§ What the exercise asks
An exact copy of the data is required. No picture may appear in it.

§ Given material
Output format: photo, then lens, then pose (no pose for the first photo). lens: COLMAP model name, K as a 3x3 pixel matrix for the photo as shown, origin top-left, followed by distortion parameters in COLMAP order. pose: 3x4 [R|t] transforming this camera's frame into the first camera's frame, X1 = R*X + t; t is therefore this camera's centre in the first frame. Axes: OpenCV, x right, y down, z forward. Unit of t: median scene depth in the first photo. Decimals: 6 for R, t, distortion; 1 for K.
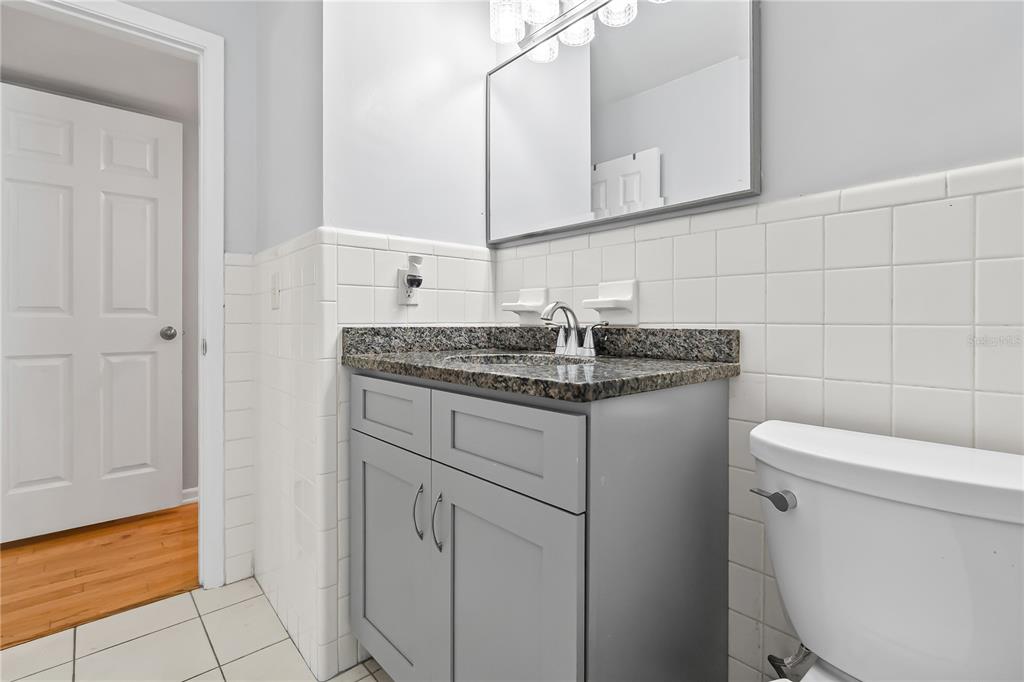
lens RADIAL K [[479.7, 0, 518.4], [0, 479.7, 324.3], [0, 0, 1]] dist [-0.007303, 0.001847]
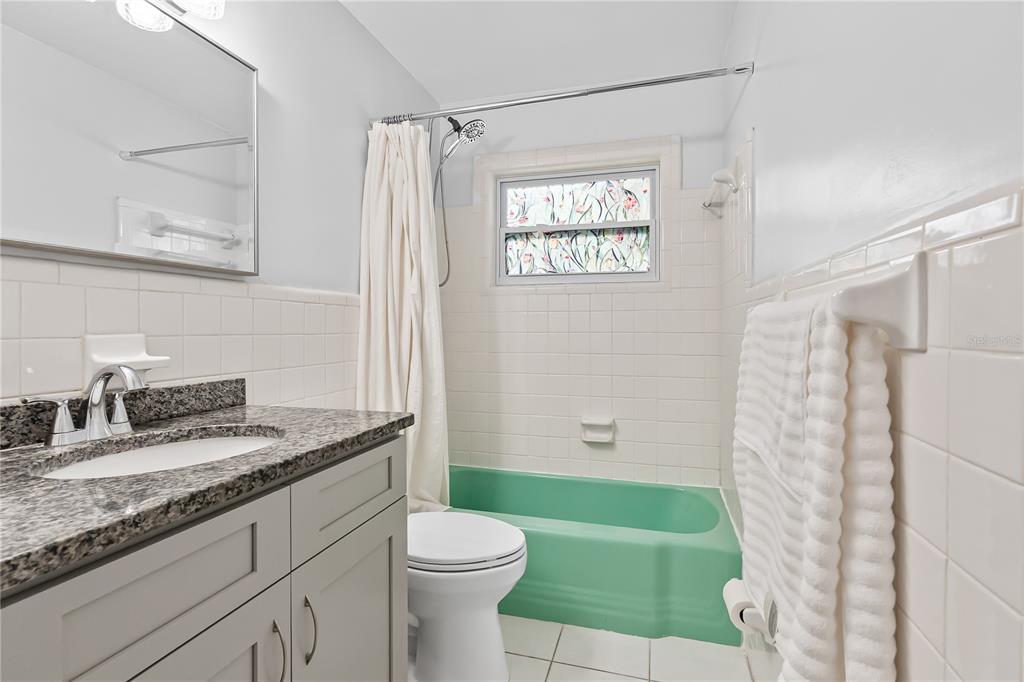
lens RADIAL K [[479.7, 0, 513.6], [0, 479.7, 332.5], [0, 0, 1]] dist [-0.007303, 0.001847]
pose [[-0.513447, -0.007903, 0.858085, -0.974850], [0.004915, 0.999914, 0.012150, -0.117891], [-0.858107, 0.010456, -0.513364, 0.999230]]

§ Solution below
Output format: photo, then lens, then pose (no pose for the first photo). lens: COLMAP model name, K as a 3x3 pixel matrix for the photo as shown, origin top-left, followed by distortion parameters in COLMAP order. pose: 3x4 [R|t] transforming this camera's frame into the first camera's frame, X1 = R*X + t; t is therefore this camera's centre in the first frame. Axes: OpenCV, x right, y down, z forward. Unit of t: median scene depth in the first photo. Decimals: 6 for R, t, distortion; 1 for K.
lens RADIAL K [[479.7, 0, 518.4], [0, 479.7, 324.3], [0, 0, 1]] dist [-0.007303, 0.001847]
lens RADIAL K [[479.7, 0, 513.6], [0, 479.7, 332.5], [0, 0, 1]] dist [-0.007303, 0.001847]
pose [[-0.513447, -0.007903, 0.858085, -0.974850], [0.004915, 0.999914, 0.012150, -0.117891], [-0.858107, 0.010456, -0.513364, 0.999230]]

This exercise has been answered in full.